● Provided entries:
▬▬▬▬▬▬▬▬▬▬
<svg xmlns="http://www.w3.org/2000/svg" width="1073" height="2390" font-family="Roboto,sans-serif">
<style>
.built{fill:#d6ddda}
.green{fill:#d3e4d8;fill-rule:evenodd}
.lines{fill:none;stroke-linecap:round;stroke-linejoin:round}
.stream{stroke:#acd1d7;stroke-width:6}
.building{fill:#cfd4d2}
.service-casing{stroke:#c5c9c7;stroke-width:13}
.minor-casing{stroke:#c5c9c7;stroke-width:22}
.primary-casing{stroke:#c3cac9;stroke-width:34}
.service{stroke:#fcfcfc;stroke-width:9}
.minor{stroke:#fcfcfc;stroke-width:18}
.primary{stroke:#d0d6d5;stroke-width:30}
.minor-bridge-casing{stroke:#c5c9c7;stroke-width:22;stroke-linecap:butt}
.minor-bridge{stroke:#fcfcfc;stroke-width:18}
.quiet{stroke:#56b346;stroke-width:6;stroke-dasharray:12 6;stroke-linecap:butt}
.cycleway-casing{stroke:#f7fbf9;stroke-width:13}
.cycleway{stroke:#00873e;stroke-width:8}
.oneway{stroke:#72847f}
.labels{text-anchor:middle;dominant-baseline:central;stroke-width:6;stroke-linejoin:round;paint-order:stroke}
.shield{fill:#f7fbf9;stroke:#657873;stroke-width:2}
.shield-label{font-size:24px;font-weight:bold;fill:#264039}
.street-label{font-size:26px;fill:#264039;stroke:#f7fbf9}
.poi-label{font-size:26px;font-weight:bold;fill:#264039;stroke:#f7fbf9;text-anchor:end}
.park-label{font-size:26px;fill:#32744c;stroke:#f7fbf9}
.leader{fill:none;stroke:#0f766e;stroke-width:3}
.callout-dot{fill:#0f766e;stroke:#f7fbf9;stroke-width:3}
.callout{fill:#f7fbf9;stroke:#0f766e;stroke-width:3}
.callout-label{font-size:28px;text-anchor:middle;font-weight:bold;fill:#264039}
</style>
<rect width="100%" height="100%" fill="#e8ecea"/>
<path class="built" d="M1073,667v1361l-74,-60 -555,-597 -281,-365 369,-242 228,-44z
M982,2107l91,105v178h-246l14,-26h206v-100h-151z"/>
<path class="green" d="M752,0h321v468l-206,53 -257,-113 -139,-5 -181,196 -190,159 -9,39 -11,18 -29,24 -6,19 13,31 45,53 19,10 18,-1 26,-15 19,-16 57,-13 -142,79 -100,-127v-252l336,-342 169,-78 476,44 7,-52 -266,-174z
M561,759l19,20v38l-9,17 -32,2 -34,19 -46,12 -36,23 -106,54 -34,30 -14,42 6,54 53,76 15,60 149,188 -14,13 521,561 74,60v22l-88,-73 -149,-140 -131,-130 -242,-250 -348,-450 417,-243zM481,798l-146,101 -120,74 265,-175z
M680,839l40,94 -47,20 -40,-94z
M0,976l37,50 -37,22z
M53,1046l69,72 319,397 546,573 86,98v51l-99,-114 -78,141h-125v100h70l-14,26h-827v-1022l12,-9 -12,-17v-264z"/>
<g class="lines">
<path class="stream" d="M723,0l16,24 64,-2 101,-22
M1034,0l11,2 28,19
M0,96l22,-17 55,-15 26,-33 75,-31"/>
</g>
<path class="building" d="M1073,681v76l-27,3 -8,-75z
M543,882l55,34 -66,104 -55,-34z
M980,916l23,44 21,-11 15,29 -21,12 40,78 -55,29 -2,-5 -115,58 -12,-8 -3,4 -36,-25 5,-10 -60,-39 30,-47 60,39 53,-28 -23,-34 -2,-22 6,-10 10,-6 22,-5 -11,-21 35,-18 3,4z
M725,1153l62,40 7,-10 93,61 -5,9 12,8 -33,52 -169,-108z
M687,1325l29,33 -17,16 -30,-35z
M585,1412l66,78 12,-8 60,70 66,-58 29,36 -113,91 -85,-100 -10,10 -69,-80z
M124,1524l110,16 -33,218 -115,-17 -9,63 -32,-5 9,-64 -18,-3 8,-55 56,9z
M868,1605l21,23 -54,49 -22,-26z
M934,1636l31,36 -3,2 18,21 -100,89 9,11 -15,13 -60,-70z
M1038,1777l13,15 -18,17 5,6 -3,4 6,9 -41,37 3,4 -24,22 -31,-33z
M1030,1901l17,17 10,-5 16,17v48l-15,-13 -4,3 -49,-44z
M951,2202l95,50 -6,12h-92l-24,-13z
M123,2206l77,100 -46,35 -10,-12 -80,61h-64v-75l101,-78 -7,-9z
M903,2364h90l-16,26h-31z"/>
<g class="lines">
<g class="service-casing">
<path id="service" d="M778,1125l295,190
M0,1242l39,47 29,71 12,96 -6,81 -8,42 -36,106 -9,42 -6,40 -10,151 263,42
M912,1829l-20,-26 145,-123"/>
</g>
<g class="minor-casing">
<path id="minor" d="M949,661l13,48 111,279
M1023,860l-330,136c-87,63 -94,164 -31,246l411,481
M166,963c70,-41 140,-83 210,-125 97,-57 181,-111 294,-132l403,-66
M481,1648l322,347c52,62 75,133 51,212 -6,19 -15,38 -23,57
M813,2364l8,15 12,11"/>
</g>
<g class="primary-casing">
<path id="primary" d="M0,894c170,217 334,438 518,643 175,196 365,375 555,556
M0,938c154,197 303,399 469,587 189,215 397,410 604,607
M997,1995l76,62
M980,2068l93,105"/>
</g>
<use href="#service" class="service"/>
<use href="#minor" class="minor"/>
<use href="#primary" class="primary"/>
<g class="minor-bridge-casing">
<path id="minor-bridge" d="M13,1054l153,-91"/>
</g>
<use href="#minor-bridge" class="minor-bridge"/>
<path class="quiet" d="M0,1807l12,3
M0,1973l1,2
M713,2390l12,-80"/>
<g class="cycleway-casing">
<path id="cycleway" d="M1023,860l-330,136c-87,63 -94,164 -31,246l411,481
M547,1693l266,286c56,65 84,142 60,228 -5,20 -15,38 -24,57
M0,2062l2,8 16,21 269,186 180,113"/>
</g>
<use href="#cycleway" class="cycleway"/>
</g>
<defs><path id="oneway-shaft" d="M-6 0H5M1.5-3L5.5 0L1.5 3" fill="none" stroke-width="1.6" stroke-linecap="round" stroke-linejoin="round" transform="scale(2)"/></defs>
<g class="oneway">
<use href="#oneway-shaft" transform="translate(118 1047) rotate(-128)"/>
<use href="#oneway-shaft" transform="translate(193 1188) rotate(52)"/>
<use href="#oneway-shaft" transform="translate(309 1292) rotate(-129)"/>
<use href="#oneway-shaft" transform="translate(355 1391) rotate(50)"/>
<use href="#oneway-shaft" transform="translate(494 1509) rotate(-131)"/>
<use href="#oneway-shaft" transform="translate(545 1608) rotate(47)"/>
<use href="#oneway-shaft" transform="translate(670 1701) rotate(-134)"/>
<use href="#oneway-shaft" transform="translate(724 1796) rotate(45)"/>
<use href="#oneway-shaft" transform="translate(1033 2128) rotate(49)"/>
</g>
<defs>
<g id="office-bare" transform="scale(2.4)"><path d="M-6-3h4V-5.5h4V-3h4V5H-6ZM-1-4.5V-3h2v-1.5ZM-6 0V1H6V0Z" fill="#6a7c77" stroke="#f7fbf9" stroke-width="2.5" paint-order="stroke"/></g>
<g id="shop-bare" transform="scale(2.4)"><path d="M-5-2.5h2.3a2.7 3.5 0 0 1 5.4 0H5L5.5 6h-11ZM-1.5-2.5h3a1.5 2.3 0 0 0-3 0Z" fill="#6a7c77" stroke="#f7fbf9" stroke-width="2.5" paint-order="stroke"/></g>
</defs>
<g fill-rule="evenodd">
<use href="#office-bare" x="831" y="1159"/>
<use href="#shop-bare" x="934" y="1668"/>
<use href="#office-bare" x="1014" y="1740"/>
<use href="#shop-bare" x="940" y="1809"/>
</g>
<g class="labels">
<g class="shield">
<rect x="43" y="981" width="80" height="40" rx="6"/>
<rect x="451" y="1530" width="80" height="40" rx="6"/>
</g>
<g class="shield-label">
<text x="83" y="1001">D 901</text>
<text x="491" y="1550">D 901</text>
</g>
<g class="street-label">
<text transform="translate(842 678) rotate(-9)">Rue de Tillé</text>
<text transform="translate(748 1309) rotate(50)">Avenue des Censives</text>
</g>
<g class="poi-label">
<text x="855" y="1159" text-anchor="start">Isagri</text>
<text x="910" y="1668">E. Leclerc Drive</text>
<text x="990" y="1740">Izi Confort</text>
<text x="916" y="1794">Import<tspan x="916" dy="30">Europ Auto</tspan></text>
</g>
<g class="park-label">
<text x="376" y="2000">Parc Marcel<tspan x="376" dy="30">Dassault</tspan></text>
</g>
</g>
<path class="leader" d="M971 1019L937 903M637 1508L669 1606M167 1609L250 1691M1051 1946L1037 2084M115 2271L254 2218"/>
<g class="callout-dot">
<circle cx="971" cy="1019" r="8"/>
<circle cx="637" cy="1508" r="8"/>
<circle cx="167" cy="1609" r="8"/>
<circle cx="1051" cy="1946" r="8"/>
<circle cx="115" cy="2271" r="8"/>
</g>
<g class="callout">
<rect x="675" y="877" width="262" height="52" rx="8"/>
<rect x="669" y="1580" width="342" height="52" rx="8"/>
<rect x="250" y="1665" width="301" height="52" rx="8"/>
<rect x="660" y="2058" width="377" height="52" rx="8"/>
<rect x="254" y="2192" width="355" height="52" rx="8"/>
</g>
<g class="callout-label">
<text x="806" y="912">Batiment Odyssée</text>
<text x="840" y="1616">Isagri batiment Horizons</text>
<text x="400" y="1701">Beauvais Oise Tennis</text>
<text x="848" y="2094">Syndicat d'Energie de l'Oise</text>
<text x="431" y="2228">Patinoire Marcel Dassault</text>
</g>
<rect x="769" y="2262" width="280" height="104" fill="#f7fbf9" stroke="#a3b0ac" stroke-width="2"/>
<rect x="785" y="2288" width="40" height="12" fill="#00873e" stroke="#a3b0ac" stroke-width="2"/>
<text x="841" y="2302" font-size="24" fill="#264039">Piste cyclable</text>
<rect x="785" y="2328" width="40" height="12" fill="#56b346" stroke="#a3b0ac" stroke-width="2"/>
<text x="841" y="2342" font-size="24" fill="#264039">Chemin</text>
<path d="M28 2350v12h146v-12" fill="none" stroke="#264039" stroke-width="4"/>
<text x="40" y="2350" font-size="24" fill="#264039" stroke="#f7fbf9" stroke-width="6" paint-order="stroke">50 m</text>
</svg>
▬▬▬▬▬▬▬▬▬▬
● Problem to work on: Search the preceding listing for "green", then copy every line that holds it.

● Final answer:
.green{fill:#d3e4d8;fill-rule:evenodd}
<path class="green" d="M752,0h321v468l-206,53 -257,-113 -139,-5 -181,196 -190,159 -9,39 -11,18 -29,24 -6,19 13,31 45,53 19,10 18,-1 26,-15 19,-16 57,-13 -142,79 -100,-127v-252l336,-342 169,-78 476,44 7,-52 -266,-174z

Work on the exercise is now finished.